Please check below for a quick reference on the usage and software/hardware requirements.

Find motifs for multiple fasta files

The input folder should look something like this:

input-folder
├── <fasta_1>.fa
├── <fasta_2>.fa
├── <fasta_3>.fa
├── ...
└── <fasta_K>.fa

The output folder will look something like this:

output-folder
├── <fasta_1>
|   ├── logos
|   ├── ├── d1.transfac
|   ├── ├── d2.transfac
|   ├── ├── ...            
|   └── summary.html
├── <fasta_2>
├── <fasta_3>
├── ...
└── <fasta_K>

Motifs that are discovered will be stored in the transfac format as count matrices (for which it is straightforward to transform them into PWMs). A summary on the motif discovery results is documented in summary.html in each folder.

Software requirements:

Weblogo

This software currently requires the installation of Weblogo.

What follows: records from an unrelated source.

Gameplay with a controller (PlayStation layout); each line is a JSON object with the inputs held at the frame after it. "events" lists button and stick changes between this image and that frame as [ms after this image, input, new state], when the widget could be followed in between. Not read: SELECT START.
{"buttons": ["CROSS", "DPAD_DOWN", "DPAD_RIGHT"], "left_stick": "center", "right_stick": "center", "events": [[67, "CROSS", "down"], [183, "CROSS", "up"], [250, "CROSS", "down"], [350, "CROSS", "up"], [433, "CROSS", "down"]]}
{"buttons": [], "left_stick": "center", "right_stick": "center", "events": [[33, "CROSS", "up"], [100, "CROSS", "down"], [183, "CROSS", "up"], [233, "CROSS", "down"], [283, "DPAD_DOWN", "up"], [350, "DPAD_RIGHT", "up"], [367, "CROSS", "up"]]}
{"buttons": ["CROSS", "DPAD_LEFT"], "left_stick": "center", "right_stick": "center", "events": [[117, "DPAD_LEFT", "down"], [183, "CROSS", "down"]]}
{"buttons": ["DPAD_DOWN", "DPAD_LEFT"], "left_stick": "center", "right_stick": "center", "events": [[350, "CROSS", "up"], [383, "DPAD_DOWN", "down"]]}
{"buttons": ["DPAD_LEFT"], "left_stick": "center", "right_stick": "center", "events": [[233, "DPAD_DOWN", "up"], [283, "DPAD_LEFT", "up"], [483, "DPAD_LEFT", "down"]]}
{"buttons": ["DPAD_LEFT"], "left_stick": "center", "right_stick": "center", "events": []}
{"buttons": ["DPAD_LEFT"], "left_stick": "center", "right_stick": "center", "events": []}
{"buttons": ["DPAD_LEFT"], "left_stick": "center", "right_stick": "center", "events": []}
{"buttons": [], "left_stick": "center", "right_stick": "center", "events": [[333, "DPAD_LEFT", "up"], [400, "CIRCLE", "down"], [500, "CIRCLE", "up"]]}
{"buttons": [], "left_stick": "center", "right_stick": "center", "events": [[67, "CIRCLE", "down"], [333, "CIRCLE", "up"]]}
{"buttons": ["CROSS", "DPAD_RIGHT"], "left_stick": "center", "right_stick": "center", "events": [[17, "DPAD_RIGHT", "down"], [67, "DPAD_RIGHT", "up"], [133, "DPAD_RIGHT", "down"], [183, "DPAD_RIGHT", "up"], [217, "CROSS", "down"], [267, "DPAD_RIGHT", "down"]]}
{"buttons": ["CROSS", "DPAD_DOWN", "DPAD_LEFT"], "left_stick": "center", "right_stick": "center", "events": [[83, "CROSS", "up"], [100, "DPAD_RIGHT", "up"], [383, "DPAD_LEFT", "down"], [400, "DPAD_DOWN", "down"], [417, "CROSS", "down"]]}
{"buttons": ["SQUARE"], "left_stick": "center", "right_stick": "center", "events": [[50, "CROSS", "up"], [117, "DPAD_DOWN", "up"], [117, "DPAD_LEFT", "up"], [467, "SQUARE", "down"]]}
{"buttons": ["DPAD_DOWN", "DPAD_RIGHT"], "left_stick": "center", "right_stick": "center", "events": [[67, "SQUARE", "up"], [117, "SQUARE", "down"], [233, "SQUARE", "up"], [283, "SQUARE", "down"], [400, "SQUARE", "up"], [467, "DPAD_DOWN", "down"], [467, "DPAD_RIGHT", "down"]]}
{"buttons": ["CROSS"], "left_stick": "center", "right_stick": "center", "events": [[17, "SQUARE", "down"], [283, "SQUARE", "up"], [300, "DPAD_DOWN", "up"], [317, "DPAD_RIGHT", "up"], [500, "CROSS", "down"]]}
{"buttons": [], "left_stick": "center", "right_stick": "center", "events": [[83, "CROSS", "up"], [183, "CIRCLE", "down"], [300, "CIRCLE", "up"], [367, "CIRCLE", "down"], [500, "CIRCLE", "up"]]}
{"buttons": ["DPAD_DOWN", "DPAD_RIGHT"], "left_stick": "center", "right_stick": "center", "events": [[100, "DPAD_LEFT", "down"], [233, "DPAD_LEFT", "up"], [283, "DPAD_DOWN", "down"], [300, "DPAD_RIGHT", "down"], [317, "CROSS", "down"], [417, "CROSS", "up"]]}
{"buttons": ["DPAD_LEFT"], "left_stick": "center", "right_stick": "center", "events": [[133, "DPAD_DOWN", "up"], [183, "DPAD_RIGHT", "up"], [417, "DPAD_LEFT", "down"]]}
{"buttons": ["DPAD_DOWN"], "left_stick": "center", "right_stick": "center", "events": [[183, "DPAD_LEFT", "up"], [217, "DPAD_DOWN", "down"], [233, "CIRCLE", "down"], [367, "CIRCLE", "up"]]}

You can install Weblogo via the following command (with python3 installed beforehand):

pip3 install weblogo

And you can check if you have weblogo installed by typing in your command line by the following command:

weblogo -h

MEME

This software currently requires the installation of MEME (We use MEME's utility function fasta-shuffle-letters to create a control dataset to calculate the significance of each discovered motif using fisher exact test). Once MEME is installed, make sure you add MEME's utilities path to your PATH environment. On Linux operating systems, you can do so by adding the following line to your .bashrc:

export PATH=<path to where MEME is installed>/meme/bin:$PATH

Hardware requirements:

We require the user to have an Nvidia GPU as we currently use CUDA.jl to speed up the optimization for convolutional dictionary learning.

Cite

More details on this later.

Contact

Please contact skchu@wustl.edu or raise an issue on the github repo with any questions about installation or usage.

Notes

  • We plan to drop the dependence on MEME's utilities soon.
  • Julia uses a just-in-time compiler, which means that software written in Julia needs to be pre-compiled before its execution. We hope to remove this soon so that we don't have to wait every time on pre-compilations before we actually run the subroutines. This makes the application more easily integrated into the bioinformatics pipeline (e.g., snakemake; see point below).
  • We plan to extend this software to a standalone application so that the Julia language will no longer be required. This can be done from packages like PackageCompiler.jl. However, there's currently a bug related to packages that depend on LLVM.jl that prevents this from being realized. We may implement a c++ version of this software if the LLVM-dependency issue is not resolved soon.
  • Currently, we rank the motifs on the result page via the sum of likelihood ratio scores. We will add the motif significance for each discovered motif soon.
  • More documentation and extensions on optional inputs on adjusting the hyperparameters are coming soon.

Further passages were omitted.